Sunday, June 28, 2009

POWV: A Multi-state Multi-jurisdiction Partnership

In a recent film about this part of country’s economic problems one speaker was quoted as saying that it’s about time the rest of country caught up to our slump. As is well documented this area’s economic problems are directly attributed to the collapse our steel industry. A case where cheaper imports, outdated technologies, and environmental issues have been said to cause dozens of our area’s highest volume plants to shut down. But one other major factor that has not been raised since it we raised our battle over it in the 1980’s was the removal of the area’s major rail corridor. That removal occurred when federal legislation gave Conrail an open window to abandon rail lines in order to take bankrupt carriers off the federal dole. One doesn’t need extensive study to verify how that removal helped to contribute to the area’s economic ruin. Just the example of what happened in the city of Weirton WV illustrates the point all too clearly.

National Steel owned some six steel plants in the country in the 1980’s. Within months after Conrail started the degrading process for the abandonment of its Mainline Pittsburgh to St. Louis, National Steel chose to shut the doors on its Weirton Steel plant. That resulted in a mixed set of owners and partners that today leave the plant and the city in a shell of what it once was. While that was going on back then we, as offshoot of our of railroad union’s committee, organized a community based organization called POW V. We saw firsthand what was occurring and tried to prevent the dismantling of our railroad infrastructure. The most striking accomplishment we made was our application to Conrail for high-speed trains over the Mainline Pittsburgh to St. Louis that they slated to degrade and then abandon. Under the federal statues we used for our application the degrading was slowed to the point that almost all the corridor still has some rail traffic over it.
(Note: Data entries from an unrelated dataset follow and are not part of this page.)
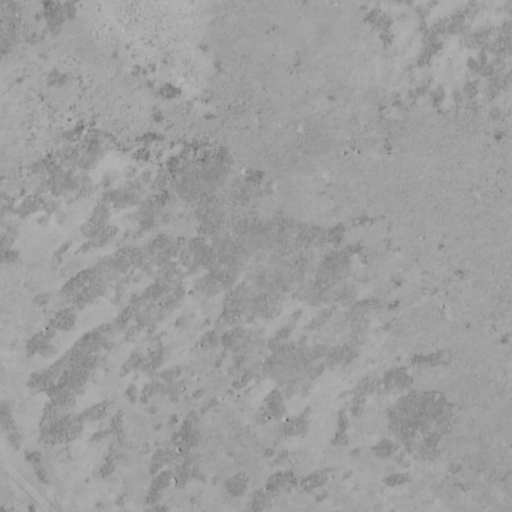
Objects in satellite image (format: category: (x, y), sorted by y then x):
road: (43, 411)
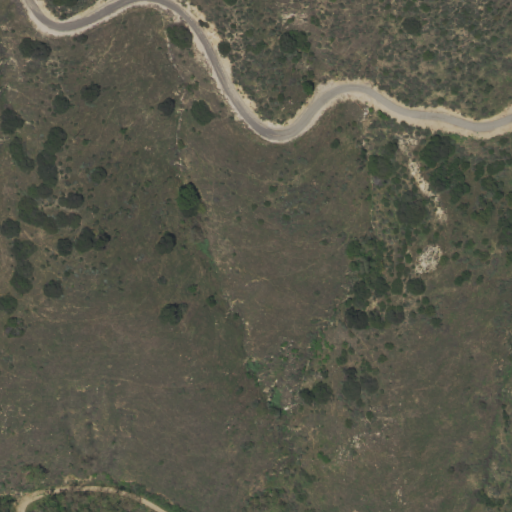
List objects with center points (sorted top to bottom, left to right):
road: (238, 116)
road: (84, 486)
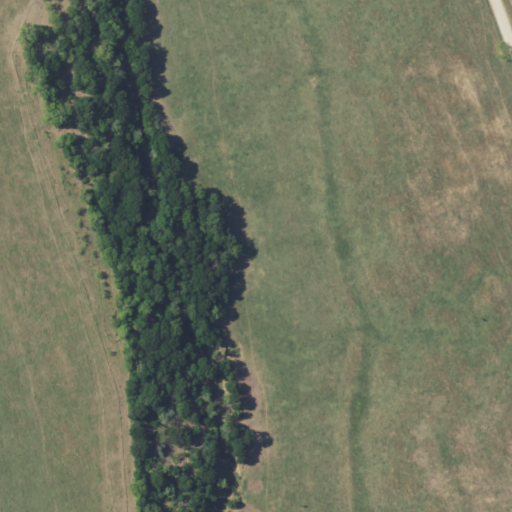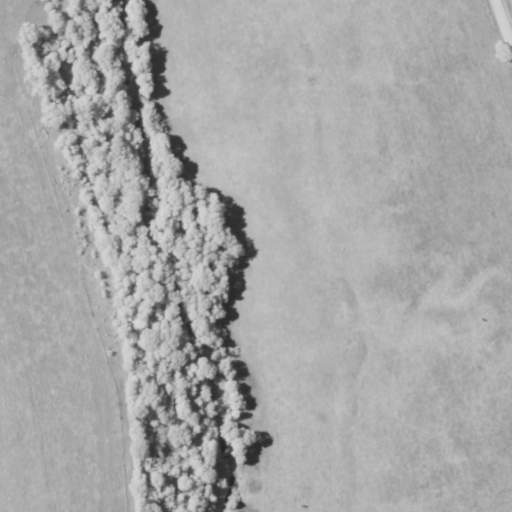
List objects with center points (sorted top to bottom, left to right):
road: (508, 9)
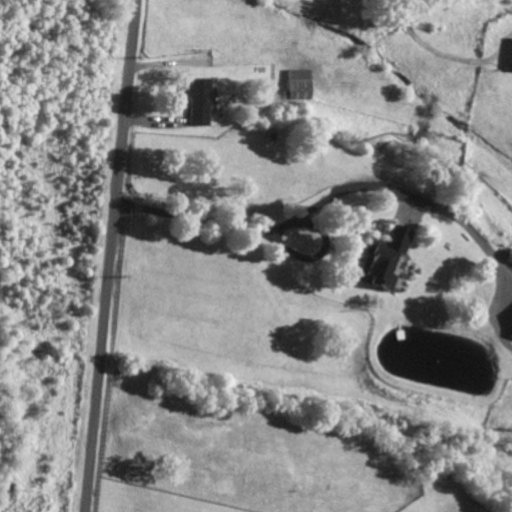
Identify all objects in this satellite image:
building: (301, 84)
building: (204, 102)
road: (442, 211)
road: (264, 234)
road: (114, 256)
building: (390, 258)
building: (510, 258)
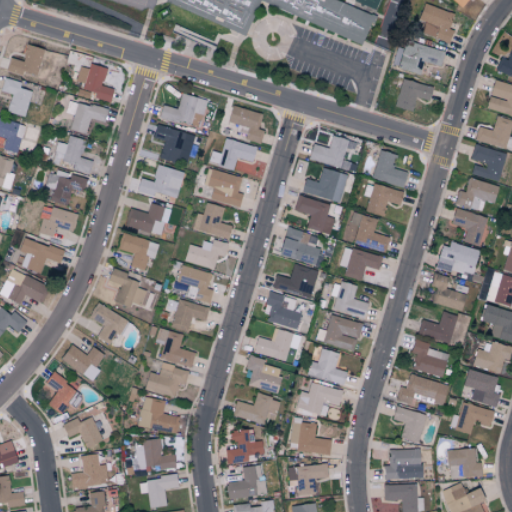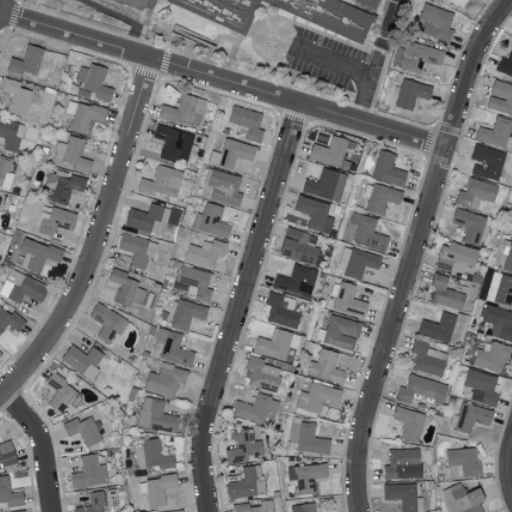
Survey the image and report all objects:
building: (152, 0)
building: (375, 2)
building: (460, 2)
building: (283, 15)
building: (328, 15)
building: (435, 22)
road: (261, 34)
road: (379, 38)
building: (416, 56)
building: (25, 61)
parking lot: (334, 64)
road: (346, 68)
road: (467, 69)
building: (92, 82)
road: (221, 83)
building: (410, 93)
building: (15, 97)
building: (500, 97)
building: (183, 110)
building: (82, 115)
building: (246, 122)
building: (494, 133)
building: (10, 134)
building: (172, 144)
building: (331, 152)
building: (231, 153)
building: (70, 155)
building: (485, 162)
building: (386, 169)
building: (5, 172)
building: (160, 182)
building: (62, 185)
building: (324, 185)
building: (222, 187)
building: (0, 196)
building: (379, 198)
building: (314, 214)
building: (146, 219)
building: (54, 220)
building: (210, 221)
building: (469, 225)
building: (367, 232)
road: (94, 240)
building: (298, 246)
building: (136, 249)
building: (203, 253)
building: (36, 254)
building: (456, 258)
building: (357, 262)
building: (295, 281)
building: (194, 283)
building: (20, 288)
building: (125, 289)
building: (499, 289)
building: (446, 293)
building: (346, 300)
road: (239, 307)
building: (279, 312)
building: (186, 314)
building: (10, 321)
building: (106, 322)
building: (497, 322)
road: (387, 327)
building: (437, 328)
building: (341, 332)
building: (275, 344)
building: (172, 347)
building: (489, 357)
building: (80, 358)
building: (427, 359)
building: (325, 367)
building: (261, 374)
building: (165, 380)
building: (480, 387)
building: (421, 391)
building: (58, 392)
building: (316, 400)
building: (255, 409)
building: (155, 416)
building: (469, 417)
building: (408, 423)
building: (82, 431)
building: (306, 438)
road: (43, 445)
building: (242, 447)
building: (6, 454)
building: (151, 456)
building: (401, 464)
building: (461, 464)
road: (508, 470)
building: (88, 473)
building: (304, 478)
building: (246, 483)
building: (155, 489)
building: (9, 495)
building: (402, 497)
building: (462, 500)
building: (92, 503)
building: (252, 507)
building: (302, 508)
building: (20, 511)
building: (176, 511)
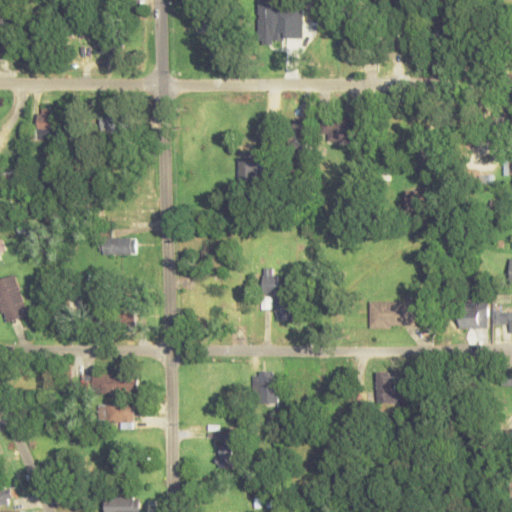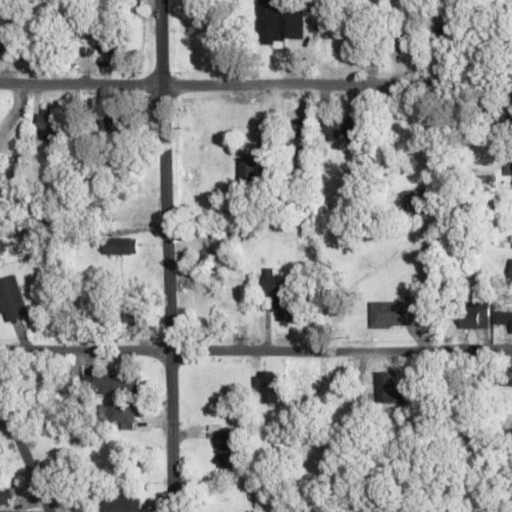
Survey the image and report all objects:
building: (277, 17)
building: (356, 35)
building: (402, 35)
building: (451, 35)
building: (8, 36)
building: (109, 38)
road: (255, 86)
building: (48, 124)
building: (116, 124)
building: (341, 131)
building: (299, 134)
building: (255, 171)
building: (418, 200)
building: (121, 245)
road: (167, 255)
building: (0, 257)
building: (511, 271)
building: (283, 293)
building: (12, 298)
building: (391, 314)
building: (474, 314)
building: (133, 315)
building: (503, 317)
road: (256, 352)
building: (506, 379)
building: (112, 384)
building: (266, 386)
building: (390, 386)
building: (122, 413)
building: (232, 449)
road: (24, 457)
building: (511, 493)
building: (6, 495)
building: (123, 504)
building: (11, 511)
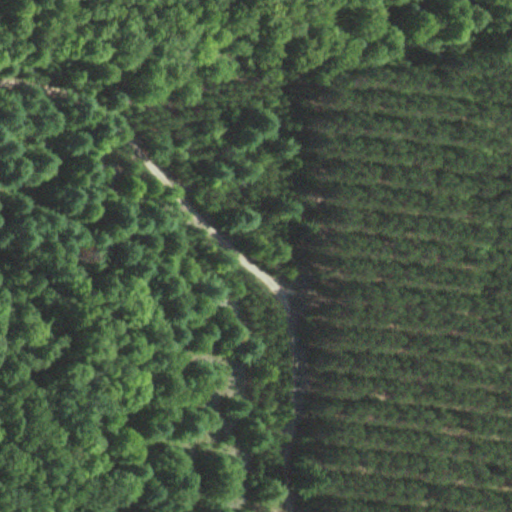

On February 17, 2009, when the President of the United States signed the American Recovery and Reinvestment Act of 2009 to, among other purposes, (1) preserve and create jobs and promote economic recovery, (2) invest in transportation infrastructure that will provide long term economic benefits, and (3) assist those most affected by the current economic downturn, we collectively released a long overdo sigh of joyous relief. Because we had been asking for such a mechanism for some time in order to have what happened here be known and how we think we could make it better. That’s why we have organized a multi-State and multi-jurisdictional partnership. That’s why we are applying as such for a TIGER Discretionary Grants (‘‘Grant Funds’’). We believe that when all the facts are in and there is a transparent viewing of that data that our POW V Corridor will be seen to have the needed significant impact that’s being asked for on the Nation, our metropolitan areas, and our region.